There's all this hope on the horizon and we don't know what to do with it. Especially as it's coming for us at such an unsteady pace. It's speeding up and speeding up, states racing each other to move their 16+ vaccine eligibility earlier and earlier—I saw a spate of April 1 announcements yesterday, and then Minnesota swooped in to outdo everyone with March 30. But it's unsteady, too, cases are rising and states are reopening just weeks before their vaccine sites open to everyone. I went to Trader Joe's last week in the brief spell between cases dropping and indoor capacity restrictions being lifted, stocking up for the first time since the fall and the last time before I'm vaccinated. But all week I looked at the yellow and white ranunculuses and thought, Maybe I can just go to Trader Joe's once a week for flowers, in and out, though as the flowers didn't last even a whole week I reconsidered how worthwhile that would be. But even in my good mask, maybe it's best just to wait. There'll be flowers outside soon, and then soon after that I'll be vaccinated.
It seems too good to be true, still, that people are getting shots and that the vaccine works. Our bodies don't know how to let go of the fear, though that's not everyone, some people are ready to tear it off like a t-shirt at the beach, dropped in the sand as they run to the water. Twitter is full of tweets like Am I the only one who's not totally looking forward to things reopening????? And no, you're not, twitter is full of those tweets, but no one knows how they'll feel at their first party. We'll feel joy we didn't expect, we'll have panic attacks we never saw coming.

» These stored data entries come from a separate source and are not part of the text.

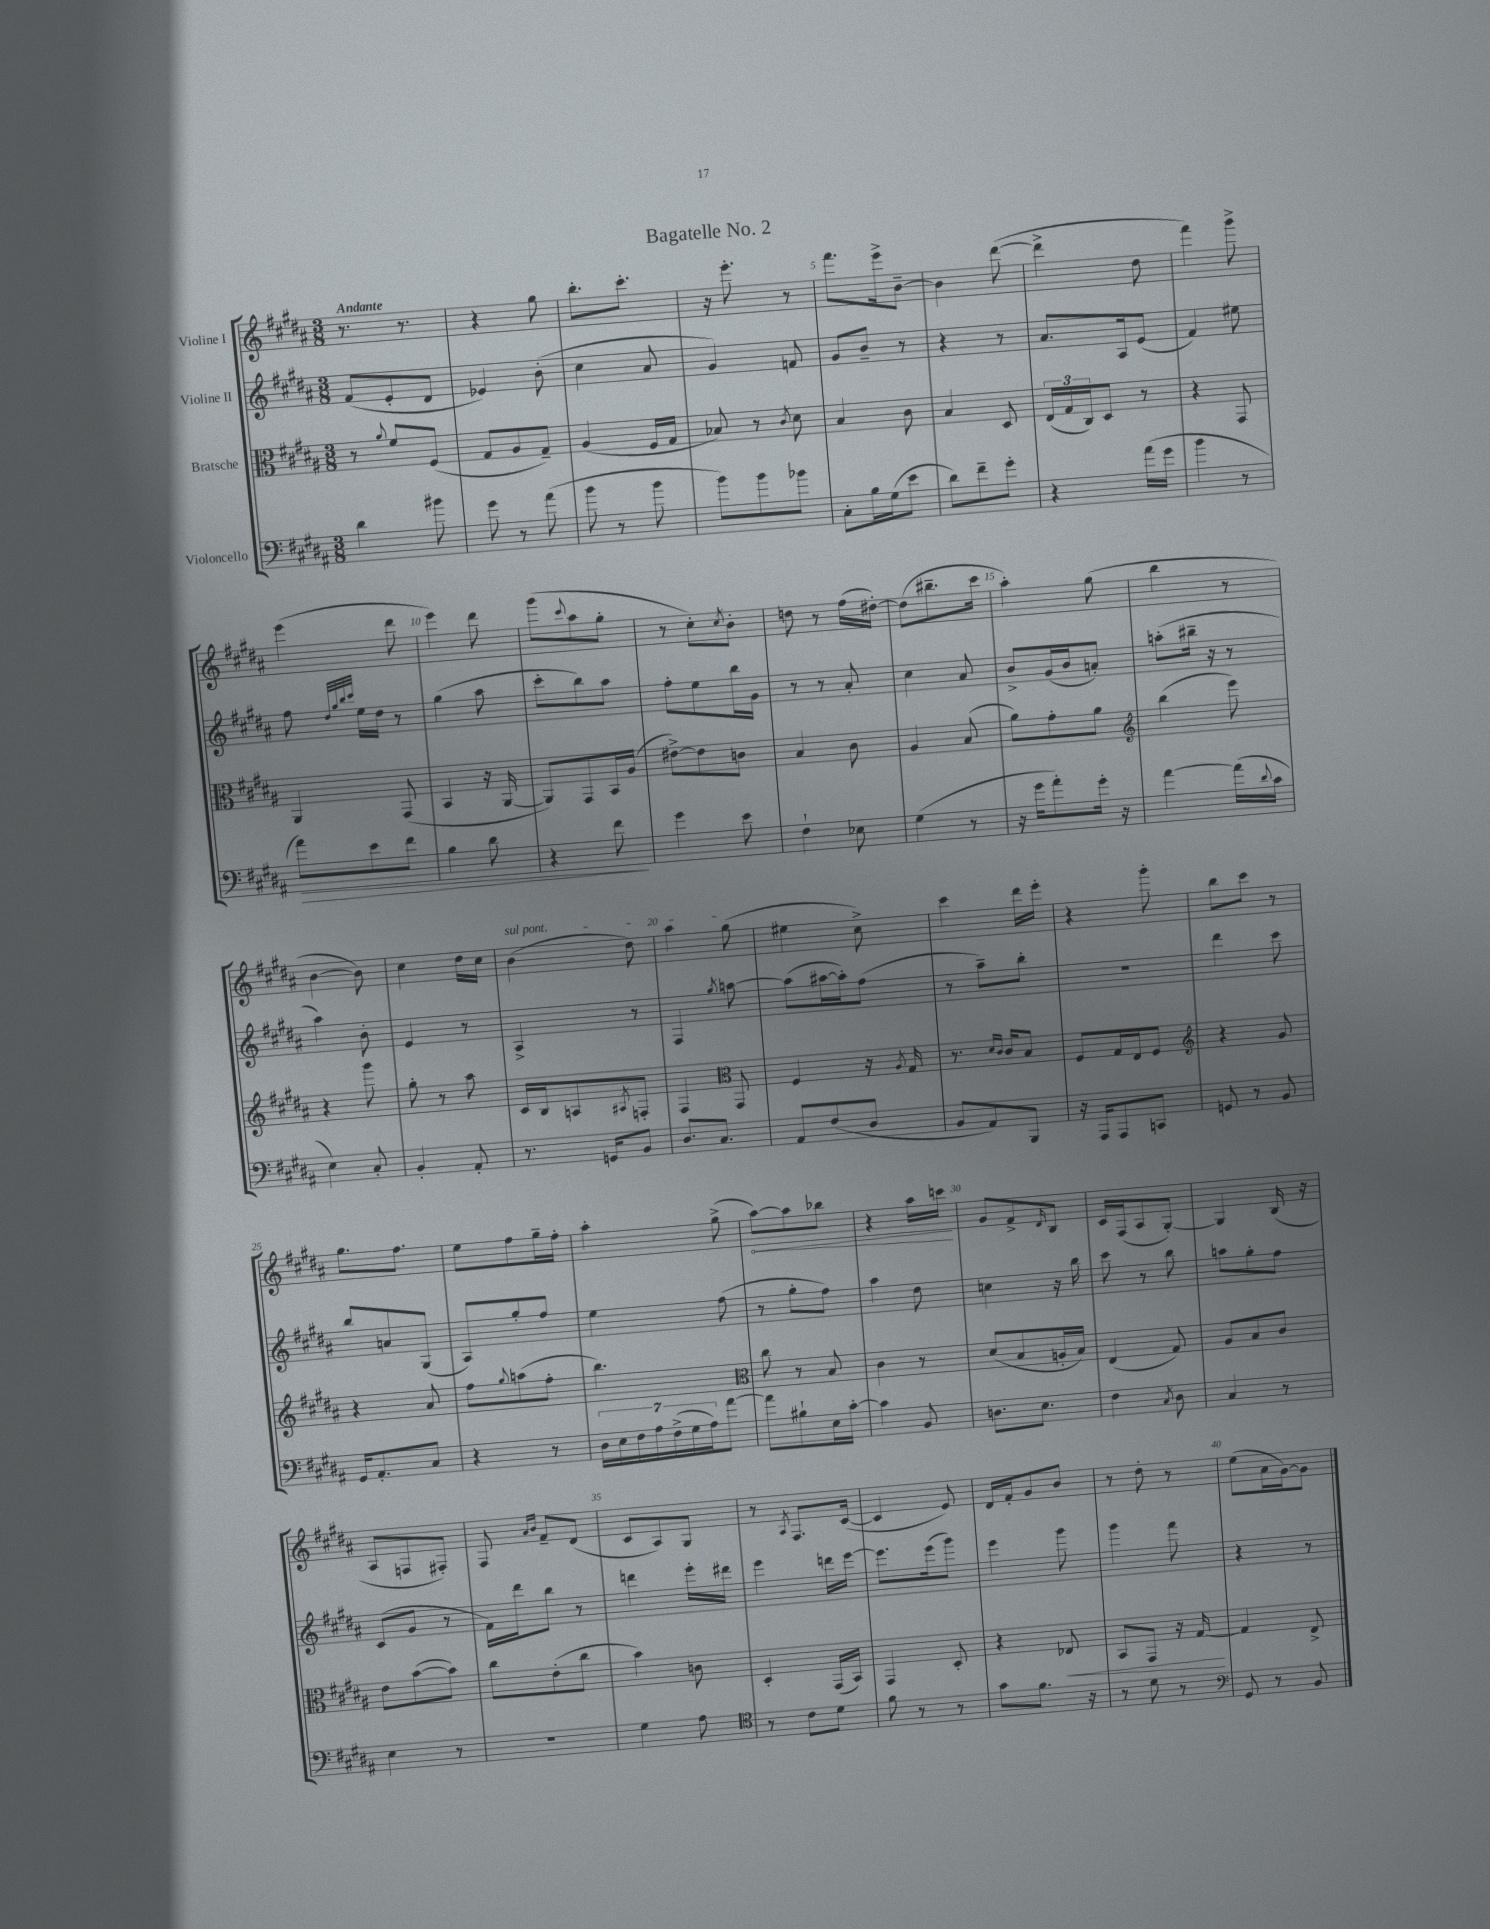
\header { title = "Bagatelle No. 2" }
<<
\new StaffGroup <<
\new Staff = "s0" \with { instrumentName = "Violine I" } {
    \clef treble \key b \major \numericTimeSignature \time 3/8 \tempo "Andante"
    r8. r8. |
    r4 gis''8 |
    b''8.-. cis'''8.-. |
    r16 e'''8.-. r8 |
    fis'''8. e'''16-> b'8~-- |
    b'4 dis'''8~( |
    dis'''4-> dis''8 |
    fis'''4) gis'''8-> |
    e'''4( dis'''8 |
    e'''4) dis'''8 |
    gis'''8( \appoggiatura { cis'''8 } ais''8 gis''8-. |
    r8 cis''8-.) \acciaccatura { cis''8 } b'8-. |
    d''8 r8 fis''16( dis''16~-.) |
    dis''8( bis''8.-- cis'''16 |
    ais''4-.) gis''8( |
    b''4 r8 |
    b'4~ b'8) |
    cis''4 dis''16 cis''16 |
    \once \override TextSpanner.bound-details.left.text = \markup { \italic "sul pont." } b'4\startTextSpan( dis''8) |
    ais''4 gis''8\stopTextSpan( |
    eis''4 cis''8->) |
    cis'''4 dis'''16 e'''16-. |
    r4 gis'''8-. |
    b''8 cis'''8 r8 |
    gis''8. fis''8. |
    e''8 fis''8 gis''16-- fis''16-. |
    ais''4-. gis''8->( |
    \once \override Hairpin.circled-tip = ##t ais''8~\<) ais''8 bes''8 |
    r4 ais''16 c'''16\! |
    gis'8 fis'8-> \grace { dis'16 } b8 |
    cis'16 fis16( ais8 gis8~-.) |
    gis4 b16( r16 |
    ais8 f8 fis8-.) |
    fis8 \grace { ais'16 b'16 } fis'8-- dis'8( |
    cis'8 ais8) gis8 |
    r8 \acciaccatura { ais8 } fis8. cis'16~( |
    cis'4 e'8) |
    dis'16 fis'16-. gis'8 b'8 |
    r8 dis''8-. r8 |
    e''8( ais'16 gis'16~) gis'8 \bar "|." |
}
\new Staff = "s1" \with { instrumentName = "Violine II" } {
    \clef treble \key b \major \numericTimeSignature \time 3/8
    fis'8( e'8-. dis'8 |
    ees'4) b'8-.( |
    cis''4 ais'8 |
    gis'4) f'8 |
    gis'8 b'8-- r8 |
    r4 r8 |
    ais'8. ais16 e'8( |
    fis'4) eis''8 |
    fis''8 \grace { dis''32 gis''32 b''32 cis'''32 } e''16 dis''16 r8 |
    gis''4( ais''8 |
    cis'''8-. b''8) ais''8 |
    fis''8-. e''8 b''16 gis'16 |
    r8 r8 ais'8-. |
    cis''4 ais'8 |
    b'8-> gis'16( b'16 a'8-.) |
    a''8-.( bis''16-- r16 r8 |
    ais''4) b'8-. |
    e'4 r8 |
    ais4-> r8 |
    fis4 \acciaccatura { gis''8 } a''8~ |
    a''8( ais''16~ ais''16-.) fis''8( |
    r8 ais''8--) b''8-. |
    R4. |
    dis'''4 cis'''8 |
    b''8 a'8 gis8( |
    ais8) gis''8-. fis''8 |
    e''4 fis''8( |
    r8 gis''8-. fis''8) |
    ais''4 dis''8 |
    c''4 r16 b''16 |
    cis'''8 r8 b''8 |
    a''8 gis''8-. fis''8 |
    cis'8( gis'8 r8 |
    fis'16) dis'''16 b''8 r8 |
    d'''4 e'''16-. dis'''16 |
    e'''4 d'''16 e'''16~ |
    e'''8. e'''16( gis'''8) |
    e'''4 gis'''8 |
    gis'''4 fis'''8 |
    r4 r8 \bar "|." |
}
\new Staff = "s2" \with { instrumentName = "Bratsche" } {
    \clef alto \key b \major \numericTimeSignature \time 3/8
    r8 \appoggiatura { ais'8 } fis'8 fis8( |
    gis8 ais8 gis8--) |
    ais4( fis16 gis16 |
    bes8) r8 \acciaccatura { cis'8 } dis'8 |
    b4 cis'8 |
    b4 dis8 |
    \tuplet 3/2 { e16( gis16 cis16) } dis8 r8 |
    r4 gis,8 |
    ais,4 gis,8( |
    b,4 r16 ais,16~ |
    ais,8) gis,8 b,16 ais16( |
    eis'8~->) eis'8 c'8 |
    b4 cis'8 |
    ais4 b8( |
    ais'8) gis'8-. ais'8 |
    \clef treble b''4( e'''8) |
    r4 gis'''8 |
    gis''8-. r8 ais''8 |
    cis'16 b16 a8 \acciaccatura { ais8 } f8-. |
    fis4 \clef alto gis,8 |
    fis4 r16 \acciaccatura { ais8 } gis16 |
    r8. \grace { dis'16 cis'16 } cis'16 b8 |
    fis8 gis16 e16 fis8 |
    \clef treble r4 gis'8 |
    r4 ais'8 |
    fis''8 \appoggiatura { gis''8 } a''8( fis''8-. |
    b''4.) |
    \clef alto cis''8 r8 b8 |
    cis'4 r8 |
    dis'8( b8 a16-. b16) |
    e4( gis8) |
    ais8 b8 cis'8 |
    e'8 b'8~( b'8) |
    cis''8 e'8-.( cis''8 |
    b'4) c'8 |
    dis4-. gis,16( b,16) |
    gis,4 dis8-. |
    r4 ees8\< |
    b,8 gis,8 r16 gis16~\! |
    gis4 e8-> \bar "|." |
}
\new Staff = "s3" \with { instrumentName = "Violoncello" } {
    \clef bass \key b \major \numericTimeSignature \time 3/8
    dis'4 bis'8 |
    gis'8 r8 ais'8( |
    b'8 r8 b'8 |
    b'8) b'8 bes'8 |
    cis8-. b16 gis16( e'8 |
    dis'8) fis'8-- gis'8-. |
    r4 ais'16( gis'16 |
    b'4 r8 |
    ais'8\>) e'8 fis'8 |
    b4 dis'8 |
    r4 fis'8\! |
    gis'4 e'8 |
    fis4-! ees8 |
    gis4( r8 |
    r16 gis'16 ais'8-.) gis'16-. r16 |
    ais'4~ ais'16( \appoggiatura { dis'8 } cis'16 |
    e4) cis8-. |
    b,4-. ais,8-. |
    r8. g,16 b,8 |
    dis8. cis8. |
    ais,8 fis8( dis8 |
    b,8 ais,8) b,,8 |
    r16 ais,,16 ais,,8 c,8 |
    g,8 r8 b,8 |
    gis,16 ais,8.-. cis8 |
    r4 r8 |
    \tuplet 7/4 { dis16 e16 fis16 ais16 fis16->( gis16 ais16) } ais'8~ |
    ais'8 bis8-! e16 cis'16~-. |
    cis'4 b,8 |
    d8. e8. |
    fis4 \acciaccatura { cis8 } dis8 |
    cis4 r8 |
    e4 r8 |
    R4. |
    gis4 ais8 |
    \clef tenor r8 cis'8 dis'8 |
    fis'8 r8 r8 |
    gis'8 fis'8. r16 |
    r8 dis'8 r8 |
    \clef bass gis,8 r8 b,8 \bar "|." |
}
>>
>>
\layout { \context { \Score \override BarNumber.break-visibility = ##(#f #t #t) barNumberVisibility = #(every-nth-bar-number-visible 5) } }
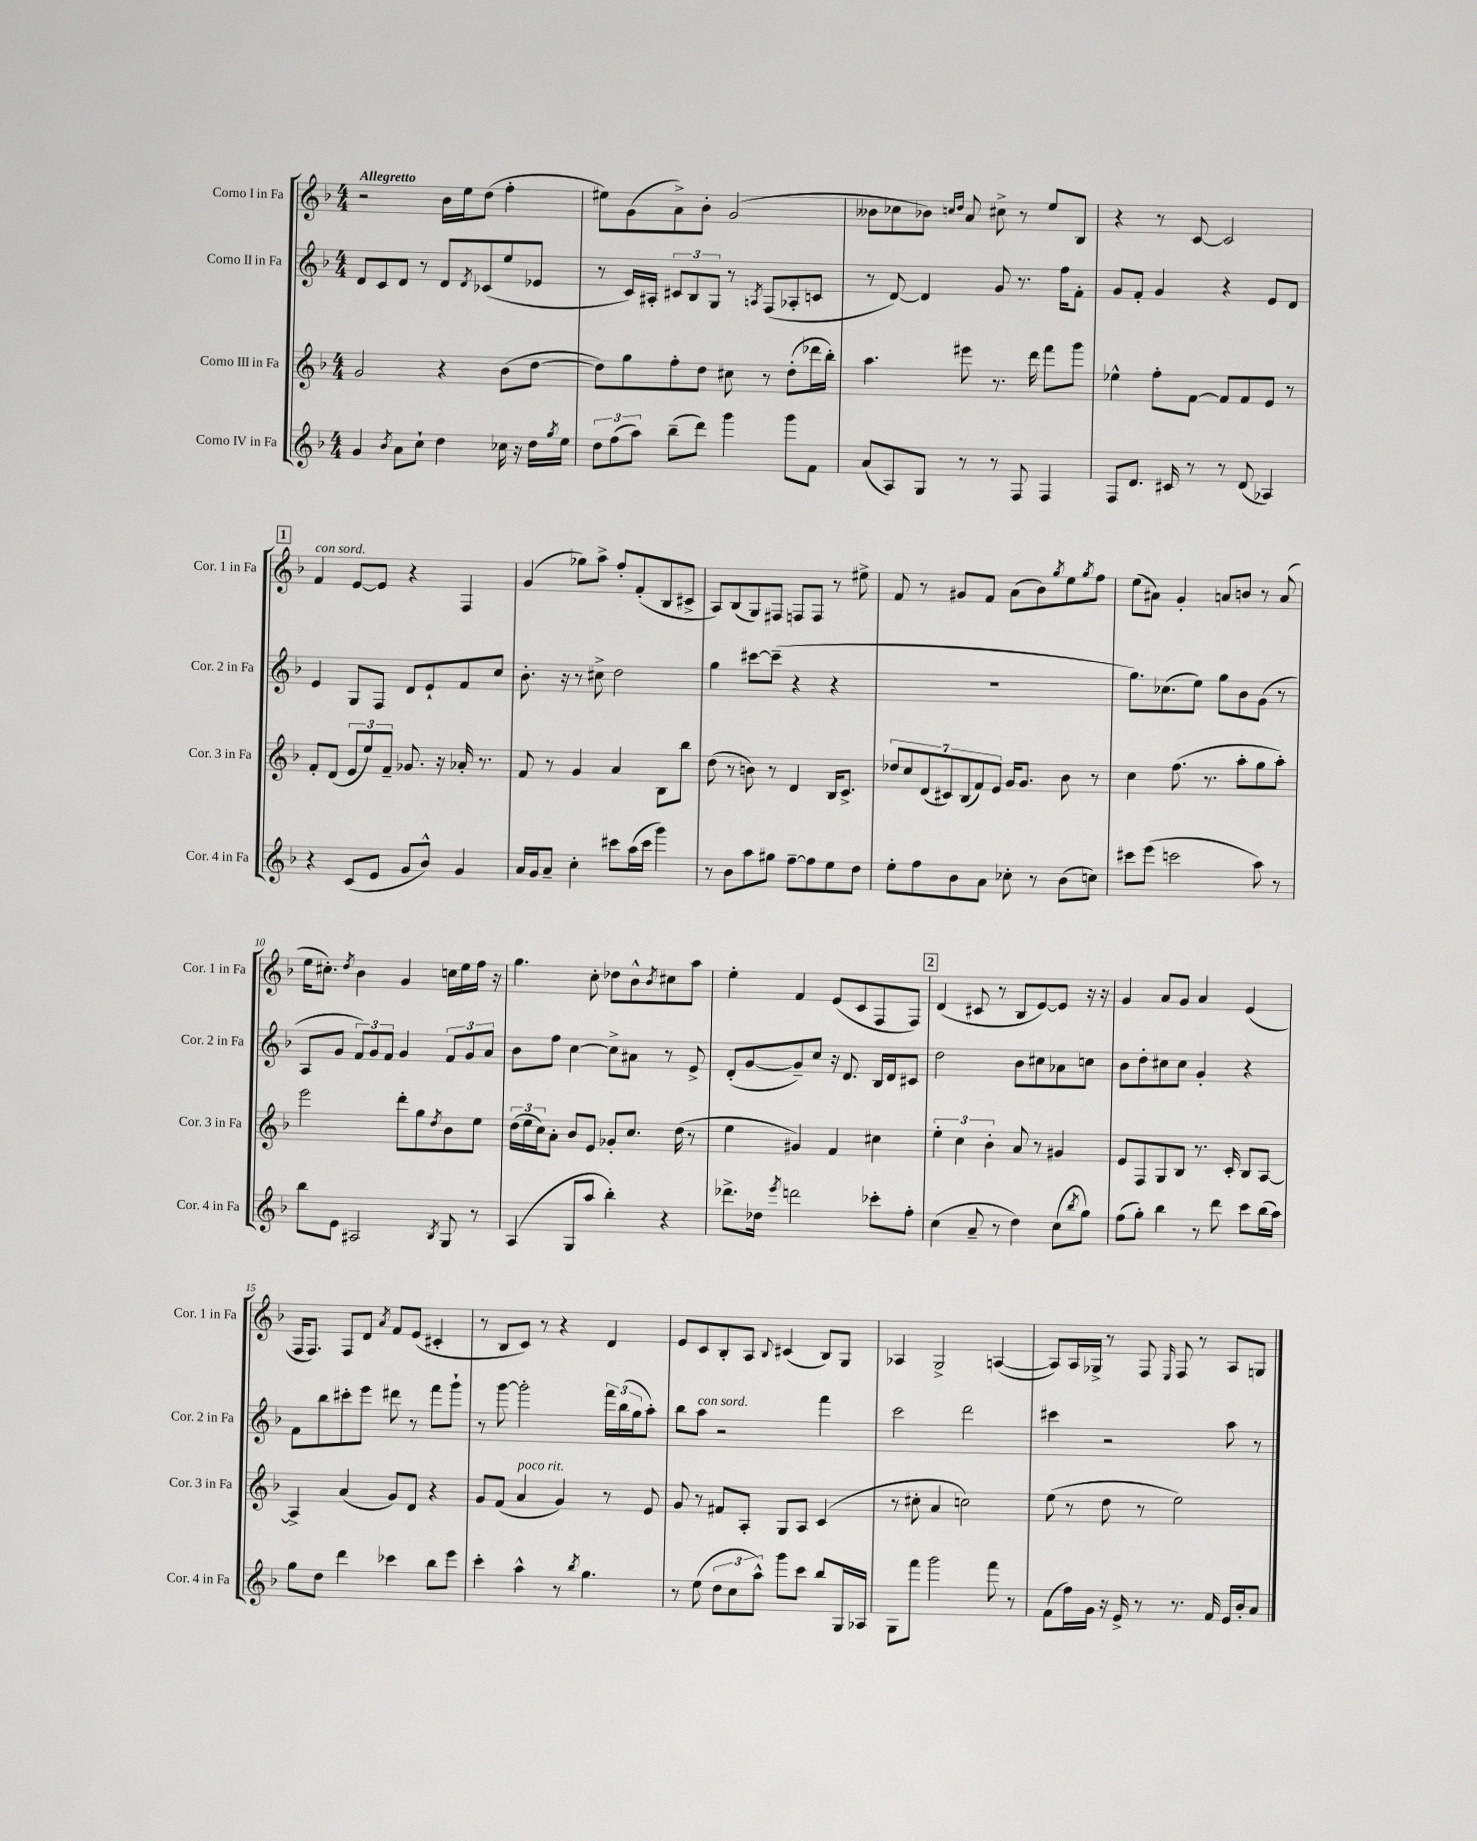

I guess that doesn't sound reassuring. But I can't reassure you! Or any of us. Things are changing, is all we know. We're at the mercy of a million finnicky websites—I'm just talking about vaccine scheduling, not twitter or NFTs, heyo! The boat is stuck in the canal and it feels like a respite. You can't milkshake duck a boat, except there are 25 crewmen stuck onboard. Ships are going around the Cape of Good Hope like it's 1700, but they're powered by oil instead of wind, at least for now.
And here I am, about to try to write a few thousand words about how we try to imagine the origin of life, inconceivably small molecules bumping around and sticking together in a way that sets the stage for more of those molecules to bump around and stick. And more and more and more until you get to us, not a pinnacle of anything but just what's here now. And whoever else might be out there.